(SOURCE MATERIAL begins)
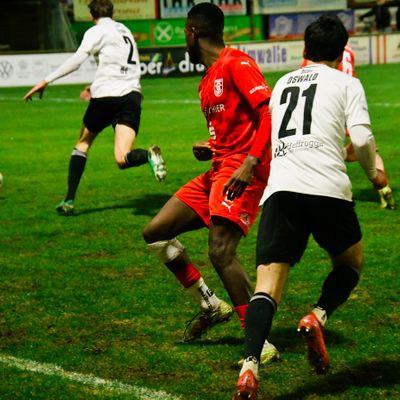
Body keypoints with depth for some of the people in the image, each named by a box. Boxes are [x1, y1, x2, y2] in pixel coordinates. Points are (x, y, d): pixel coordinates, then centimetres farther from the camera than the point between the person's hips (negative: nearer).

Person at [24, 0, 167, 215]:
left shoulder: (97, 32, 2)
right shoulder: (125, 32, 24)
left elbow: (77, 60, -12)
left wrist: (46, 80, -12)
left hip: (106, 97, -4)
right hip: (131, 95, 4)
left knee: (83, 143, 18)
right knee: (122, 160, -6)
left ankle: (69, 201, 14)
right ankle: (148, 155, -39)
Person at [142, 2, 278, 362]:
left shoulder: (237, 64, -9)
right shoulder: (208, 80, 20)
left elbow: (269, 111, -18)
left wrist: (250, 162, -26)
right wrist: (209, 149, 10)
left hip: (243, 170, -10)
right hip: (217, 170, 10)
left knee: (221, 251, -23)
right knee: (155, 233, 8)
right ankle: (211, 305, 15)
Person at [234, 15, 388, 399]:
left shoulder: (282, 84, 25)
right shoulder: (346, 83, 11)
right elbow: (362, 138, -3)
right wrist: (374, 173, 17)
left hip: (279, 189, 3)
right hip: (327, 188, -3)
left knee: (267, 284, -5)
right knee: (351, 263, 24)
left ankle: (250, 367, -26)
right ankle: (318, 316, -3)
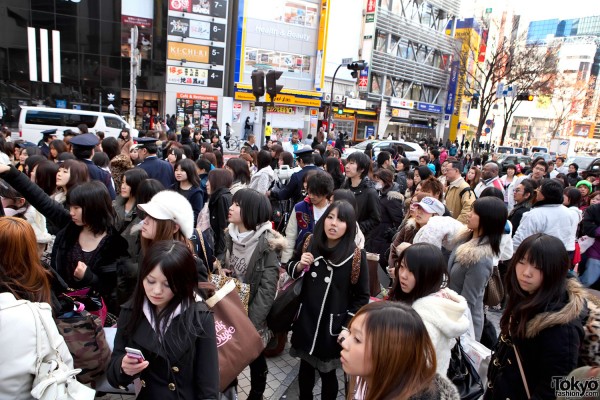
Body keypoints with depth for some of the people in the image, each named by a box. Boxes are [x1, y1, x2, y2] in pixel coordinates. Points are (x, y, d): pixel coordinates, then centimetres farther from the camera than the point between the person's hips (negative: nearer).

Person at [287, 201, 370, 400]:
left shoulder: (356, 255, -14)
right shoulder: (309, 243, -5)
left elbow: (362, 296, -7)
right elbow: (291, 270, 10)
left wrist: (348, 327, -10)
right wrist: (299, 266, -12)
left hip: (332, 327, -3)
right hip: (305, 321, 3)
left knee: (327, 373, 12)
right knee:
(SOURCE MATERIAL ends)
▸ **PROBLEM DETAILS**: The range to copy runs from the line with "right knee: (122, 160, -6)" to the last line of the entries, both included; copy it exactly and leave out the pictures.

▸ **EXERCISE RESULT**:
right knee: (122, 160, -6)
left ankle: (69, 201, 14)
right ankle: (148, 155, -39)
Person at [142, 2, 278, 362]:
left shoulder: (237, 64, -9)
right shoulder: (208, 80, 20)
left elbow: (269, 111, -18)
left wrist: (250, 162, -26)
right wrist: (209, 149, 10)
left hip: (243, 170, -10)
right hip: (217, 170, 10)
left knee: (221, 251, -23)
right knee: (155, 233, 8)
right ankle: (211, 305, 15)
Person at [234, 15, 388, 399]:
left shoulder: (282, 84, 25)
right shoulder: (346, 83, 11)
right elbow: (362, 138, -3)
right wrist: (374, 173, 17)
left hip: (279, 189, 3)
right hip: (327, 188, -3)
left knee: (267, 284, -5)
right knee: (351, 263, 24)
left ankle: (250, 367, -26)
right ankle: (318, 316, -3)
Body keypoints with depth for some of the people in the image, each named by a box. Boxes are [x1, y1, x2, y2] in pixel coordinates. Points are (x, y, d): pixel coordinates, then centimetres farther from the camera than the point between the person's hips (negative: nearer).

Person at [287, 201, 370, 400]:
left shoulder: (356, 255, -14)
right shoulder: (309, 243, -5)
left elbow: (362, 296, -7)
right elbow: (291, 270, 10)
left wrist: (348, 327, -10)
right wrist: (299, 266, -12)
left hip: (332, 327, -3)
right hip: (305, 321, 3)
left knee: (327, 373, 12)
right knee:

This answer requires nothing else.